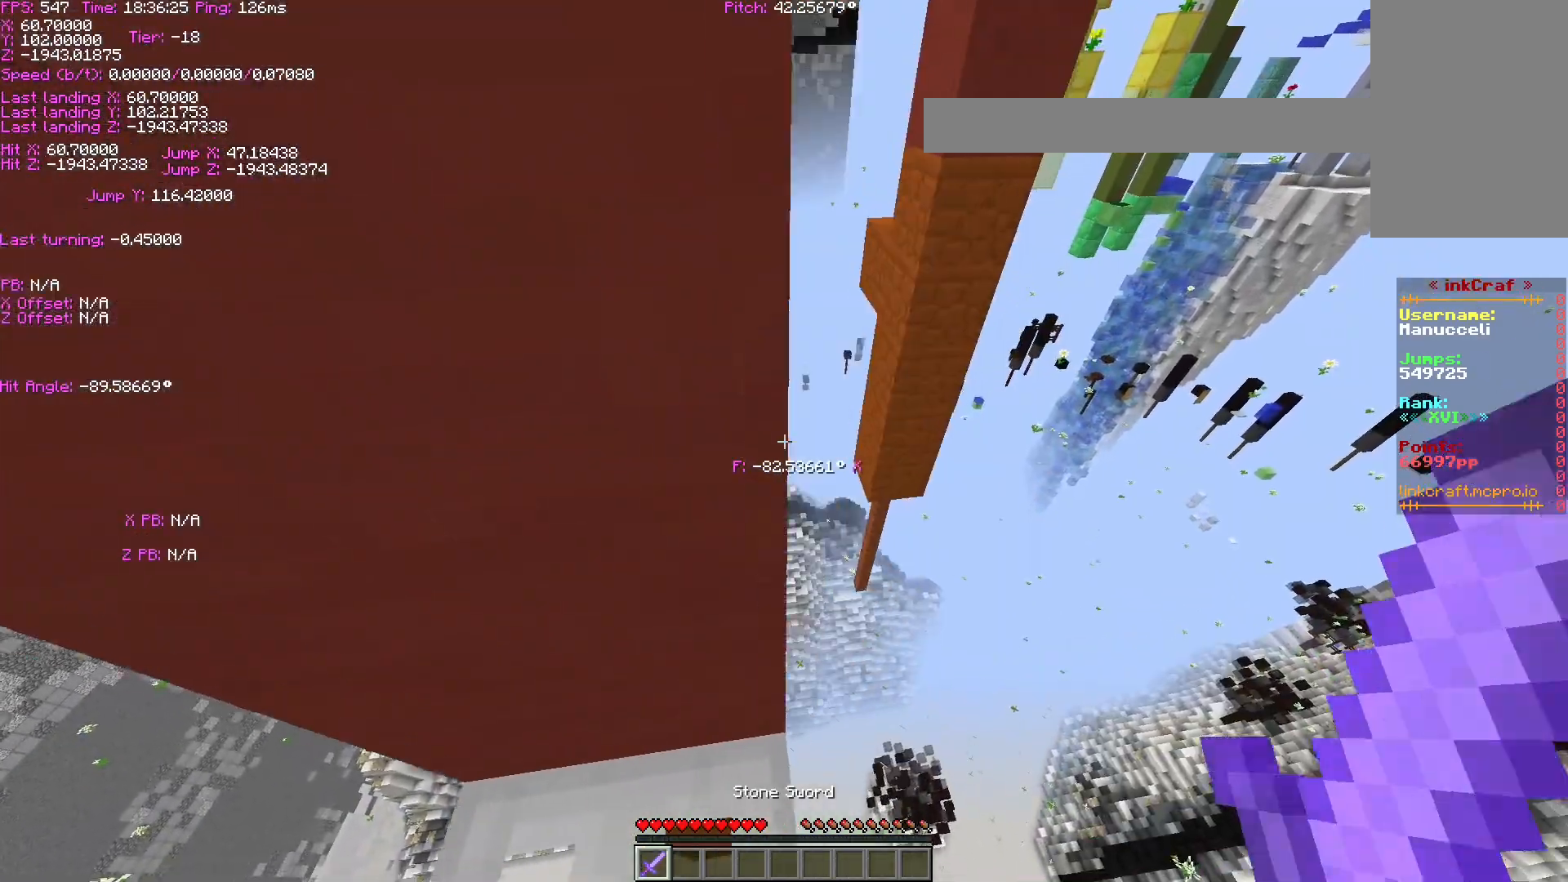
{"keys": ["shift", "w"], "events": [[333, "d", "up"]]}
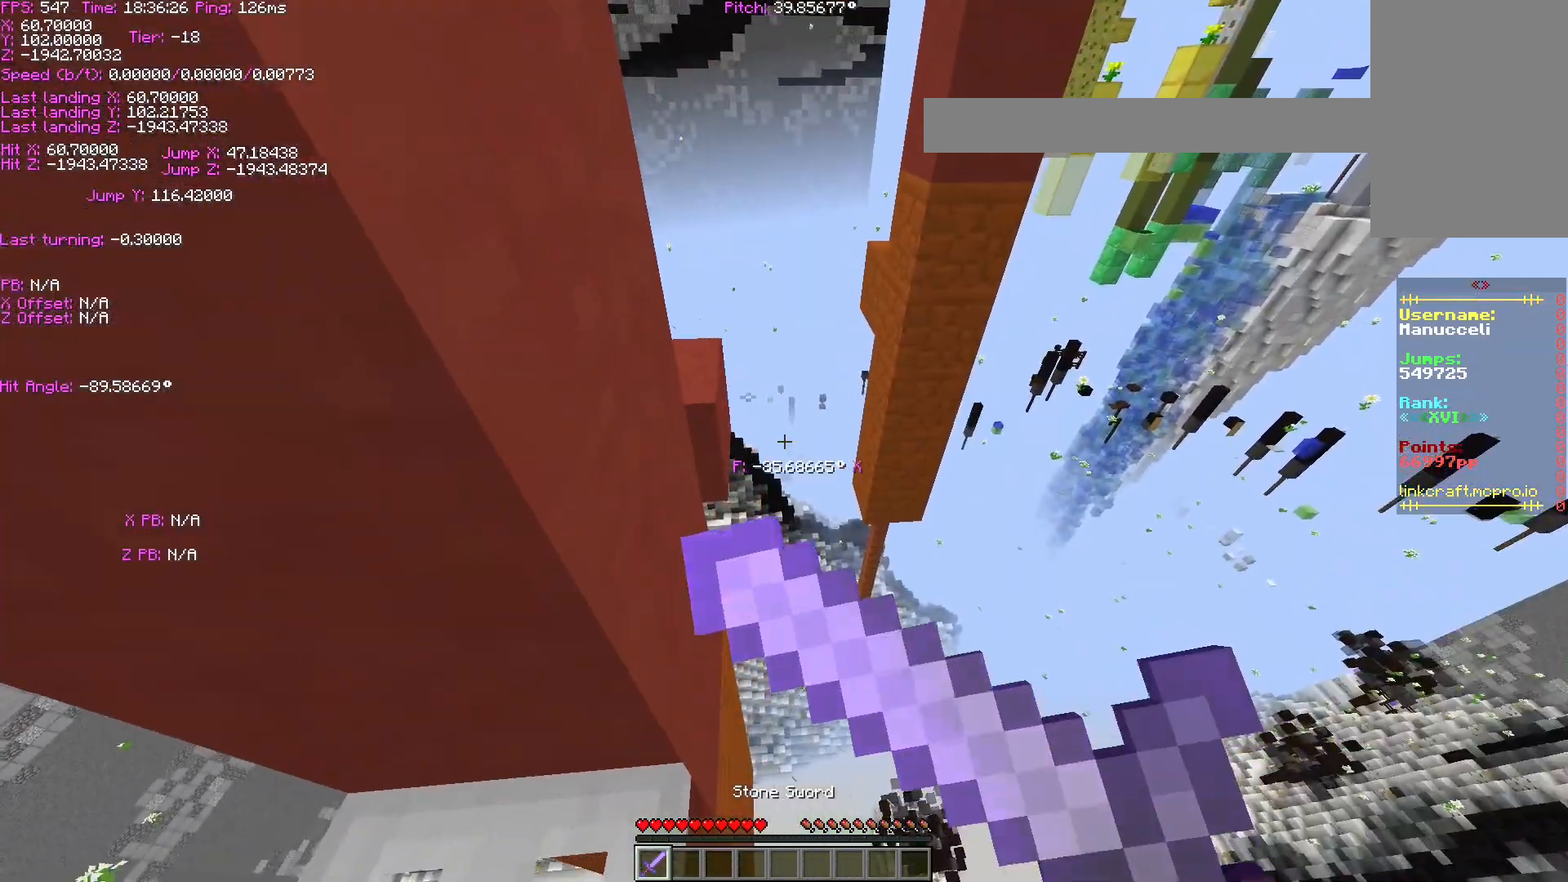
{"keys": ["shift", "w"], "events": []}
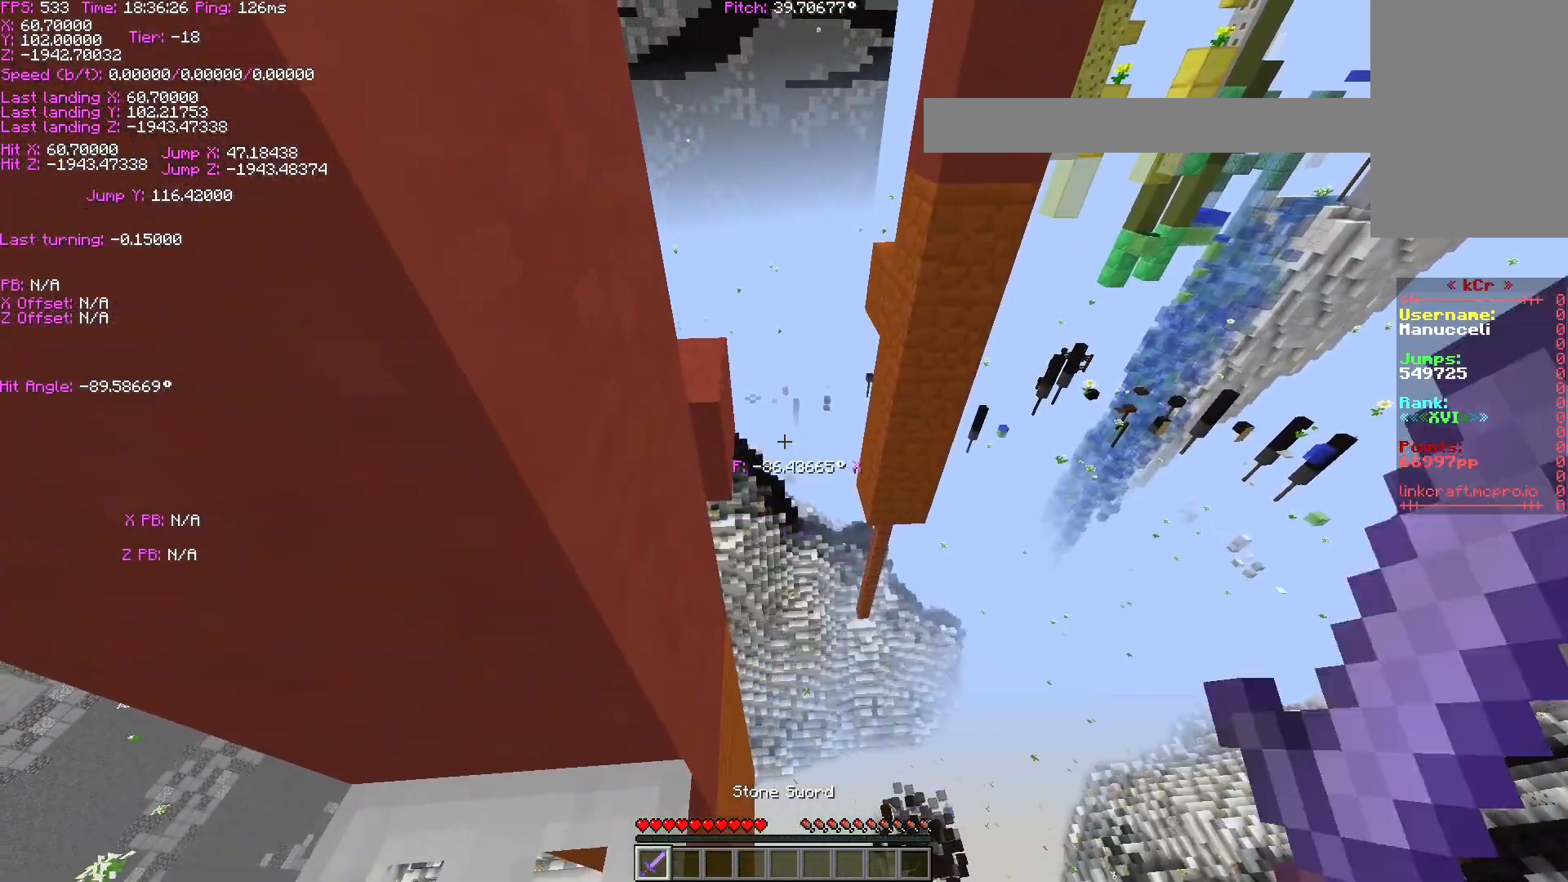
{"keys": ["s", "shift"], "events": [[133, "w", "up"], [333, "s", "down"]]}
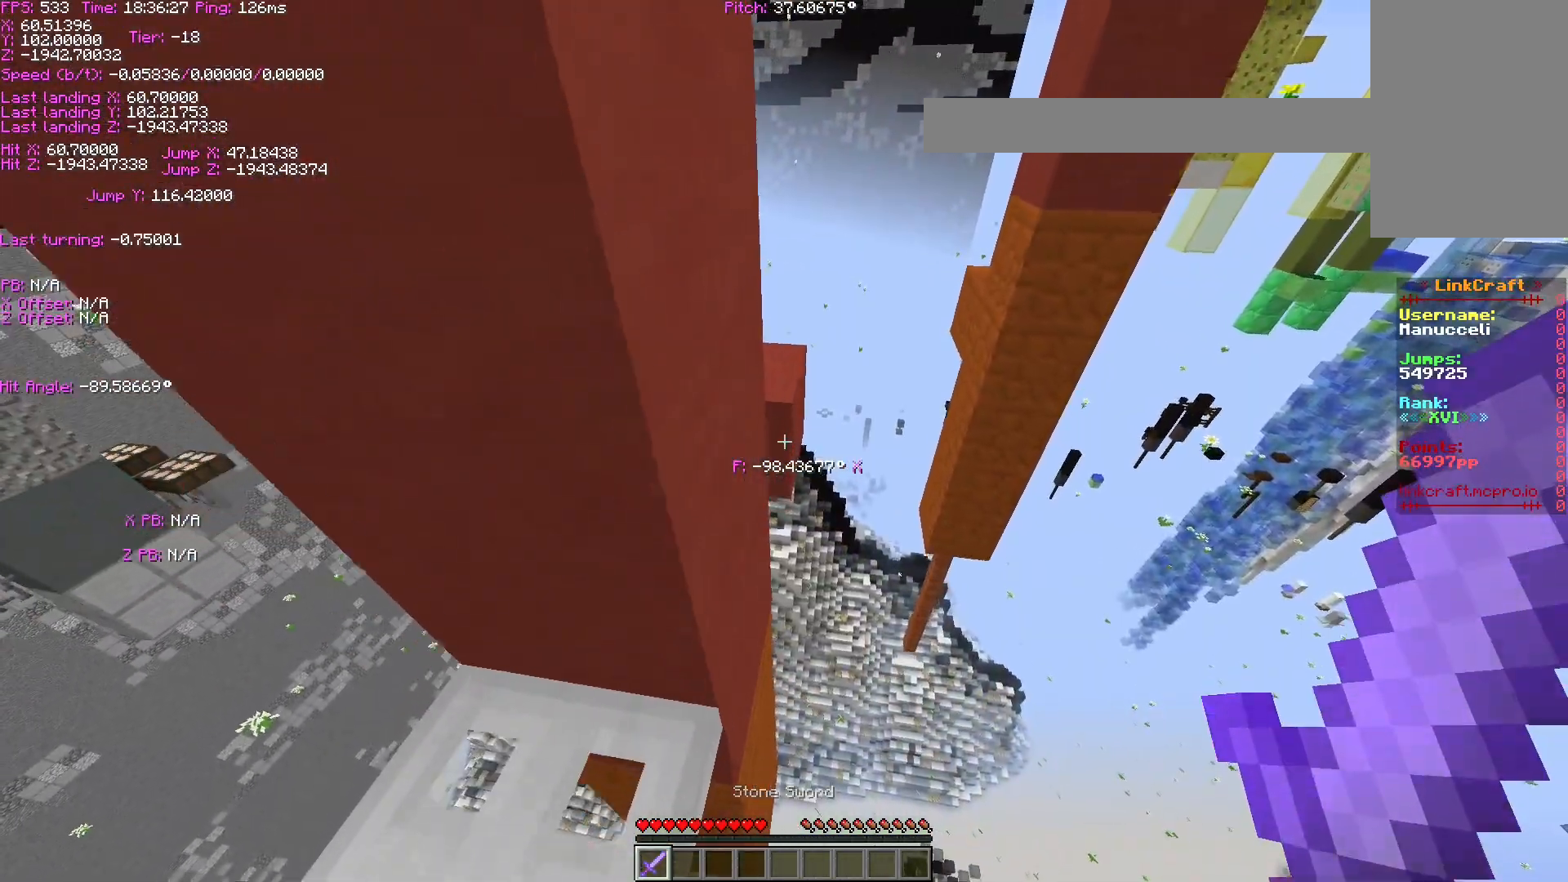
{"keys": ["shift"], "events": [[133, "s", "up"], [383, "s", "down"], [433, "s", "up"]]}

- **TASK TO CARRY OUT**: Output the data above exactly, excluding images.

- **YOUR SOLUTION**:
{"keys": ["shift", "w"], "events": [[333, "d", "up"]]}
{"keys": ["shift", "w"], "events": []}
{"keys": ["s", "shift"], "events": [[133, "w", "up"], [333, "s", "down"]]}
{"keys": ["shift"], "events": [[133, "s", "up"], [383, "s", "down"], [433, "s", "up"]]}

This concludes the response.